Oxford City Council’s discretionary housing payments (DHP) grant is used to help people facing homelessness should they not be able to cover their rent.

But the pot has been cut from £525,369 in 2013/14 to £514,496 this year, 2014/15.

This is despite a council report claiming demand could rise for the payments, which are aimed at helping short-term crises.

Suzy Drohan, manager of Oxfordshire Welfare Rights, which helps people with their benefit claims, raised concerns.

She said: “We wouldn’t welcome any cuts to the most vulnerable. We know what a difference it can make.

“I view the payments not as an open-ended solution but it might buy you time to sort your issues out.

“It may be the discretionary housing payment is what they need to get by.

“Some people might not be applying for it when they should be, so there is the awareness of doing it.”

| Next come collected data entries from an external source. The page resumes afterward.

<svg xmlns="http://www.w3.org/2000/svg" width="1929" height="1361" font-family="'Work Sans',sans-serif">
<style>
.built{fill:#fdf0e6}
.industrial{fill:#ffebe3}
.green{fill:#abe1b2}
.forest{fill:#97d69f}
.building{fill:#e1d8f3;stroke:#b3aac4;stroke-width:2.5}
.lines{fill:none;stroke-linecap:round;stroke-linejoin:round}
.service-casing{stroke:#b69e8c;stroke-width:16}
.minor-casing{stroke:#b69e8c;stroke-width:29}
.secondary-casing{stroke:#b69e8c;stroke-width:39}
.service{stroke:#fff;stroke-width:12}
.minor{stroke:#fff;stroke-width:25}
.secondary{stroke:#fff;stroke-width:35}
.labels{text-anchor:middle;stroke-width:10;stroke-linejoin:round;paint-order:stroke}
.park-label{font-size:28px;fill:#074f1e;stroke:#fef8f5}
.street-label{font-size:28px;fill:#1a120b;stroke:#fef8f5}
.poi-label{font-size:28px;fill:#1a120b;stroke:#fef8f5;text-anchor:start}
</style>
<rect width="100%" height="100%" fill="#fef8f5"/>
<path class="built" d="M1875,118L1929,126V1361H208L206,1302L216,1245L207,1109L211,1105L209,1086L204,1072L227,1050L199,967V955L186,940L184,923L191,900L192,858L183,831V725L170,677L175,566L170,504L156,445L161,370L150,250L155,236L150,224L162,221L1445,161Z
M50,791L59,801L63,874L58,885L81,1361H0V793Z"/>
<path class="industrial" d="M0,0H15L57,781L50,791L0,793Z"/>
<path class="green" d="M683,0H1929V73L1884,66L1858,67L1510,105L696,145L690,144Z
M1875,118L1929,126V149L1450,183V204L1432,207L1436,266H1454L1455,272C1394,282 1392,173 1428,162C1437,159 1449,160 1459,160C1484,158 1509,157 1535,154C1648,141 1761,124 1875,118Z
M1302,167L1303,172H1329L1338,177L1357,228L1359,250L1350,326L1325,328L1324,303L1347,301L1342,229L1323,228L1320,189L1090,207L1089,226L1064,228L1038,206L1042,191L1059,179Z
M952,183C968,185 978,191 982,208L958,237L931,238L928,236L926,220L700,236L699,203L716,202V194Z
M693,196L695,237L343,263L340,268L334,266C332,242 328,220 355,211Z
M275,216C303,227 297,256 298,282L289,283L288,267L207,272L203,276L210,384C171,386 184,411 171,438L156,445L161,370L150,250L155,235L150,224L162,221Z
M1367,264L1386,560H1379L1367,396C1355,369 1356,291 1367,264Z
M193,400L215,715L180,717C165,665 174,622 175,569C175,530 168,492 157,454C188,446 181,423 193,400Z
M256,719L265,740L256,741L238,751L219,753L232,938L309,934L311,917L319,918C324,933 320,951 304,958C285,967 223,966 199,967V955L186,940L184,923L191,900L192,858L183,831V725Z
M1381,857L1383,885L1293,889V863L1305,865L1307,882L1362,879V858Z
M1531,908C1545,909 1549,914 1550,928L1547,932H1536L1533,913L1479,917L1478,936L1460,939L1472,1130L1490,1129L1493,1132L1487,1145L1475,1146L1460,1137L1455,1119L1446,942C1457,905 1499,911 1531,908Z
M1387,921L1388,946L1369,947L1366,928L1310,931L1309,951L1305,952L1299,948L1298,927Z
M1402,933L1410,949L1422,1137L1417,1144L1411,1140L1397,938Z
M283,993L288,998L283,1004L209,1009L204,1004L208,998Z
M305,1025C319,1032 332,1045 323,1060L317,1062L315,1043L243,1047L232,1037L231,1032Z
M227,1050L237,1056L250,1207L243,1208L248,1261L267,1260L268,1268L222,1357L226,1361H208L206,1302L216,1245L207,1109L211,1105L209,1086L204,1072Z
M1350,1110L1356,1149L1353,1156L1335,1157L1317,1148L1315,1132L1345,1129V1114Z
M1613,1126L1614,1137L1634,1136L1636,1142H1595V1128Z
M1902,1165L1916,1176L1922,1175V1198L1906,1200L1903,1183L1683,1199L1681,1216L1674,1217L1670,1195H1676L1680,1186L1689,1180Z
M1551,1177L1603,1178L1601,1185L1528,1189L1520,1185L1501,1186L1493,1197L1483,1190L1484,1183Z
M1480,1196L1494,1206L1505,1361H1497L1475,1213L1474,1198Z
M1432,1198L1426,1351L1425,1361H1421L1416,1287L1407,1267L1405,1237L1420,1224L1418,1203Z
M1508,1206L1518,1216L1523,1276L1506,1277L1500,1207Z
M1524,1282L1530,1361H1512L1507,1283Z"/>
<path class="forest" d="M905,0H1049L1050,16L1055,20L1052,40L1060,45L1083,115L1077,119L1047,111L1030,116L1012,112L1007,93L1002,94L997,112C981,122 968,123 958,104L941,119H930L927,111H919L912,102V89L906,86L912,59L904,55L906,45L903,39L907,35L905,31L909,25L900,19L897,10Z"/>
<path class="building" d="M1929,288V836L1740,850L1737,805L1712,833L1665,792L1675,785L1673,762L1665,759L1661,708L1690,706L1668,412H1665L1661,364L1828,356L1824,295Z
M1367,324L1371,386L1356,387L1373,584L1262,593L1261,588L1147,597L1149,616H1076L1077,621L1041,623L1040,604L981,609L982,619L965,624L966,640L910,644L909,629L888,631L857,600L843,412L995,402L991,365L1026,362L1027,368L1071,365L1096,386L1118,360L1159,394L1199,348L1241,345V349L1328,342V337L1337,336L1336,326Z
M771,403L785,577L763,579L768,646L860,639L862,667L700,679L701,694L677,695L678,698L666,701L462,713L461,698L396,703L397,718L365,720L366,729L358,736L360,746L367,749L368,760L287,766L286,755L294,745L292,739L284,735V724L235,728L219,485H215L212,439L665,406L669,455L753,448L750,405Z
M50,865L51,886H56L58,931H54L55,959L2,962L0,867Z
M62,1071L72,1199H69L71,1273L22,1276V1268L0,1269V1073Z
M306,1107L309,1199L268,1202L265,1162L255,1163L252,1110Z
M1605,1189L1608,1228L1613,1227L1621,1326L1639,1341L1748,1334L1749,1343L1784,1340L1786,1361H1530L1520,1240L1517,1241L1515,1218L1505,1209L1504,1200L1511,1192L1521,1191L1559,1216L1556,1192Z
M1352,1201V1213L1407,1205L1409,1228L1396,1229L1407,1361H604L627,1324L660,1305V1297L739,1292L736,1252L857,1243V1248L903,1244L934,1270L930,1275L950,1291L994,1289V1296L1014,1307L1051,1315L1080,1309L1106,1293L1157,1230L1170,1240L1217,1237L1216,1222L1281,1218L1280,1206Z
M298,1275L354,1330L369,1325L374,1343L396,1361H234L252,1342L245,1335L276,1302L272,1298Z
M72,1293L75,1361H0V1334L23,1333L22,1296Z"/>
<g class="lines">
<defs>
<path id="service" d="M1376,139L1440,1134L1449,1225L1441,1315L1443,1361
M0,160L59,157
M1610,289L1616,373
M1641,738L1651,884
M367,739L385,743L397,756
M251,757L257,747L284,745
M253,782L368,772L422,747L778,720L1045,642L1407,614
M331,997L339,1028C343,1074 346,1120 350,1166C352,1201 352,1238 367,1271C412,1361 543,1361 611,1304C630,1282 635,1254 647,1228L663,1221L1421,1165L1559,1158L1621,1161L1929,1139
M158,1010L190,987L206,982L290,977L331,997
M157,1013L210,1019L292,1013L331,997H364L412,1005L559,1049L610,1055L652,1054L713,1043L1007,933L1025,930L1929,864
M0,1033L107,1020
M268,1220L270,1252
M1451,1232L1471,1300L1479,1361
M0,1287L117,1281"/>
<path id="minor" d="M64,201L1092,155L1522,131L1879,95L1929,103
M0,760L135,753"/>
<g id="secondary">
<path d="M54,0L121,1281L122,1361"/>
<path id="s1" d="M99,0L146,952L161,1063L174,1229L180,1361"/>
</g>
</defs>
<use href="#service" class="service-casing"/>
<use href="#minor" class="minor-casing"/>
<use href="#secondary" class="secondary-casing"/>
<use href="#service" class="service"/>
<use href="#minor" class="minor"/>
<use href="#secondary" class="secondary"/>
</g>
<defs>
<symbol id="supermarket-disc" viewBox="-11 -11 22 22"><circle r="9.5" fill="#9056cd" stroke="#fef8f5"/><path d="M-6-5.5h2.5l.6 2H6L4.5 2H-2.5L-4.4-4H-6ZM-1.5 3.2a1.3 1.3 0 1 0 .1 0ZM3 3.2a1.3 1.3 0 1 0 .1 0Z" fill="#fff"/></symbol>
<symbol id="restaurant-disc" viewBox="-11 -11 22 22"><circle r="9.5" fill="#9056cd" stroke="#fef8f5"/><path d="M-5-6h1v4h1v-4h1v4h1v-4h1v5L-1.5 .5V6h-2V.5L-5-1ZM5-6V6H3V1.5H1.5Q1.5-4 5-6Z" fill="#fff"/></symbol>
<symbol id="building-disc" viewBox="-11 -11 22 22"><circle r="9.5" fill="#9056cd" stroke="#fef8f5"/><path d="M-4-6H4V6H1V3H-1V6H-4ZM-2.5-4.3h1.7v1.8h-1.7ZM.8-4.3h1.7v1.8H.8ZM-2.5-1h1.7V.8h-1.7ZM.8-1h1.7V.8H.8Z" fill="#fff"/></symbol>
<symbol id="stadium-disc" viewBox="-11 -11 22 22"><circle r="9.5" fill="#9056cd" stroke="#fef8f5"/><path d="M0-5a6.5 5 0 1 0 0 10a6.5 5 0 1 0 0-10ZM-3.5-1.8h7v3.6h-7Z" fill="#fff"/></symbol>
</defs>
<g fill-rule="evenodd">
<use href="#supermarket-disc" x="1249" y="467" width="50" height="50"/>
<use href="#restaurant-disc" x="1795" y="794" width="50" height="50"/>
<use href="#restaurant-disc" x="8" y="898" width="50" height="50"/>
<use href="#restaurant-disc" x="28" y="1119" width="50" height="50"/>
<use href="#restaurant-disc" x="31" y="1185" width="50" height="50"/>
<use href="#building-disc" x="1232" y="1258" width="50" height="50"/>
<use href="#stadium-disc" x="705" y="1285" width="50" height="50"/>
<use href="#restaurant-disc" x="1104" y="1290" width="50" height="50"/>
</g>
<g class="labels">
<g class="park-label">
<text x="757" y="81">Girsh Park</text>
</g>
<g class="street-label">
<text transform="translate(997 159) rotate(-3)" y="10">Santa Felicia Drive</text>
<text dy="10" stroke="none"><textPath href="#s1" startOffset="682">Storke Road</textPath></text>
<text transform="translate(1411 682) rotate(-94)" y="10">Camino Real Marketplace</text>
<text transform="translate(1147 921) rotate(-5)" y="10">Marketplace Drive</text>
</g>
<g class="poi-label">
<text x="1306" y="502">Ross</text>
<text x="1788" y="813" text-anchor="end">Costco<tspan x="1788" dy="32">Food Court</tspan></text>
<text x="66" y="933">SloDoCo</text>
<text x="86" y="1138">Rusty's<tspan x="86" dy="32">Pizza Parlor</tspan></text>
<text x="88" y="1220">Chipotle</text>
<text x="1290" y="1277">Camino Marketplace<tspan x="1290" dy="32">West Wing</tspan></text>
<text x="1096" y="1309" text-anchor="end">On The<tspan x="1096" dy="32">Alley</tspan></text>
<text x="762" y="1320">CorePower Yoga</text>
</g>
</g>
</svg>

Residents can apply for the payments if their housing benefit does not cover their rent and they risk becoming homeless.

In March the Oxford Mail reported the Labour-run council had to hand back a £100,000 underspend to the Department for Work and Pensions (DWP) – which gives out the cash – for 2013/14.

The council underspent by £200,000 last year, but was able to keep half of that.

Last year a total of 802 payments – for 498 people – were granted out of 1,006 applications.

Executive board member for benefits and customer services Susan Brown said a delay in rolling out ‘Universal Credit’ – where benefits are combined – in 2013/14 meant there were fewer claims than expected.

But demand for DHP could rise when it is introduced and some see their benefits cut, she said.

A DWP spokesman said the council had managed its budget “carefully”.

He said: “Last year we gave local authorities £180m in DHP funding to help people through the introduction of our reforms, including a £20m reserve fund which councils could bid for. Oxford City Council did not apply.

“Our reforms are bringing fairness back to a social housing system in which around 300,000 households were living in overcrowded conditions while over 800,000 bedrooms went spare.”

The report was discussed by the council’s scrutiny committee on Tuesday.